『泣きたい時は、涙流して』

作:名無し

千早「私、この日が来るのを予感していました。だから、平気なはずなのに・・・」
千早「心を硬く冷たく閉ざせば、どんな事が起ころうとも、歌だけ見て生きて行けた筈なのに!!」

千早は瞳は今にも泣き出しそうなのを必死になって堪えていた。
千早「プロデューサーが悪いんです!!
何が『歌は心だ、心を開かなければ他人の心を感動させる事は出来ない』ですか!!」
千早「こんな辛い思いをするぐらいなら、私、心なんて要らない!!」
P「千早!!」

俺は右腕を大きく振り上げる。千早が咄嗟に身を竦め、顔を守るような体制をとる。
それは千早に染み付いた悲しい習慣でもあった。
俺の右腕は身を竦めている千早の頭に軽く手を載せ、幼子をあやす様に撫でてやった。

P「悲しいことを言うものじゃない。
千早の歌はデビューしてファンの前で歌うように成ってから見違えるように上手くなってきているよ。」
P「昔の千早の歌はテクニックこそ高いが何処か他人を寄せつけない冷たさが在った。
だが、今は違う。
それは自分自身でも感じているはずだ。」

確かに千早自身も自分の歌が変って来ているのは感じ取っていた。
理屈では上手く表現できないが、歌い終わったあとに残る心の安らぎのようなものは
確かに昔の自分には無かったものだ。

P「心を閉ざして貝のようになれば生きていくのは楽になるかもしれない。
でもそれはただ逃げてるだけだ。
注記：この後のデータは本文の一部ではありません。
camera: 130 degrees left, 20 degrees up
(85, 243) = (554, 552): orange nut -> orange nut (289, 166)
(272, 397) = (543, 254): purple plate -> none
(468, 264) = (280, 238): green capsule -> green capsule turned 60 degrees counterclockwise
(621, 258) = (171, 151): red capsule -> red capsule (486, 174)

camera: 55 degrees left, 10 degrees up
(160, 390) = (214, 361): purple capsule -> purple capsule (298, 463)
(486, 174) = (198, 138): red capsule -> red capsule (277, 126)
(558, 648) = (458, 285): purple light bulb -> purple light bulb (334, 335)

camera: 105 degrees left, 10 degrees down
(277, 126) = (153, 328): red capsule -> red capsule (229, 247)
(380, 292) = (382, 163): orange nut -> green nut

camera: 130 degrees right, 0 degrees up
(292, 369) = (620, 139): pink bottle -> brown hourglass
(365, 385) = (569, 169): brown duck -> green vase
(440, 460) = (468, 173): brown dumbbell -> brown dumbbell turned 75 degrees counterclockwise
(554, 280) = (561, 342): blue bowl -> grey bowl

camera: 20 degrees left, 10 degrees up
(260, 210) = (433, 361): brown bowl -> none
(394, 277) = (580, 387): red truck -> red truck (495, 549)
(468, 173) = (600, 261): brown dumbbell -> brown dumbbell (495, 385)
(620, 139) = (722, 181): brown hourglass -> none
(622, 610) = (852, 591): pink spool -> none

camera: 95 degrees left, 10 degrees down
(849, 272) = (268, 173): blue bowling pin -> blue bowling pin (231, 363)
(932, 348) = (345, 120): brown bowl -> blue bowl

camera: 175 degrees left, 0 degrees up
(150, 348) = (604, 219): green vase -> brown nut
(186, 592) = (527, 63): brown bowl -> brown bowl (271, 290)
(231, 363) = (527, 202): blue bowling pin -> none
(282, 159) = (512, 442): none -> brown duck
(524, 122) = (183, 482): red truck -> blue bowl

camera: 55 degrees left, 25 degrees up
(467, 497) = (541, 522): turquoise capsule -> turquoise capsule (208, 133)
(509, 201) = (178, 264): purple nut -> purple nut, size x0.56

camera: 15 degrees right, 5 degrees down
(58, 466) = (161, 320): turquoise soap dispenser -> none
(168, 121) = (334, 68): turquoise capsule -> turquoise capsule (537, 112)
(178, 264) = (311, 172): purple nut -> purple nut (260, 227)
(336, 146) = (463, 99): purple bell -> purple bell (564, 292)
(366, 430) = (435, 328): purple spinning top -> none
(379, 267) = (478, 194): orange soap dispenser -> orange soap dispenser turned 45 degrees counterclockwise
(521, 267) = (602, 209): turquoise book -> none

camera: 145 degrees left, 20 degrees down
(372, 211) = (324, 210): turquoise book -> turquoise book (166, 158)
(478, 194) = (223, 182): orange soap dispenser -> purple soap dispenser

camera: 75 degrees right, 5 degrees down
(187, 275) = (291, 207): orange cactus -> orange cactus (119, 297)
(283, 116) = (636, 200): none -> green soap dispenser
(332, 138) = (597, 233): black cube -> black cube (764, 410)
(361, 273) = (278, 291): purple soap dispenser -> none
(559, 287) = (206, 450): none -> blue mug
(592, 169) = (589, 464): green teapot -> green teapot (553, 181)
」
P「もちろん他人が逃げることは非難しない。でも、千早には逃げずに立ち向かって行って欲しい。
  辛くて悲しい事もあるだろうけど、嬉しくて楽しいことも一杯あるはずだ。」
P「それらすべてが千早を育てる糧になるはずだ。
俺はね、千早にそんな大きな心を持った歌手になってもらいたいと思ってる。
  そして、成れると信じてるんだ。」

千早は俯いたまま黙って聞いていたが、しばらくしてポツリと、

千早「プロデューサーって、厳しいですね・・・・・」
P「ああ、俺にとっては千早は家族みたいなモンだからな。もちろん俺だけじゃない。
社長や音無さんや他の皆もそう思ってるはずさ。」
千早「家族・・・・わたしとプロデューサが・・・・・」
P「ああ、俺達は“家族”だ。悲しいときは一緒に泣こう。
嬉しいときは共に喜ぼう、そうすれば辛さは半分。喜びは二倍さ」

千早の顔がみるみる崩れていく。でも、それは千早の心の壁が崩れていく事の証だった。

千早「プ、プロデュー・・・・う、うわぁぁぁぁ・・・・・・!!!」
もう千早の瞳は涙を抑えきれなくなっていた。大粒の涙が床に落ち、口からは嗚咽が溢れた。

俺は千早を引き寄せ左手で背中を摩ってやった。
千早の涙がシャツを濡らすがそんな事は問題じゃなかった。
千早の涙の熱さがシャツ越しに伝わって来た。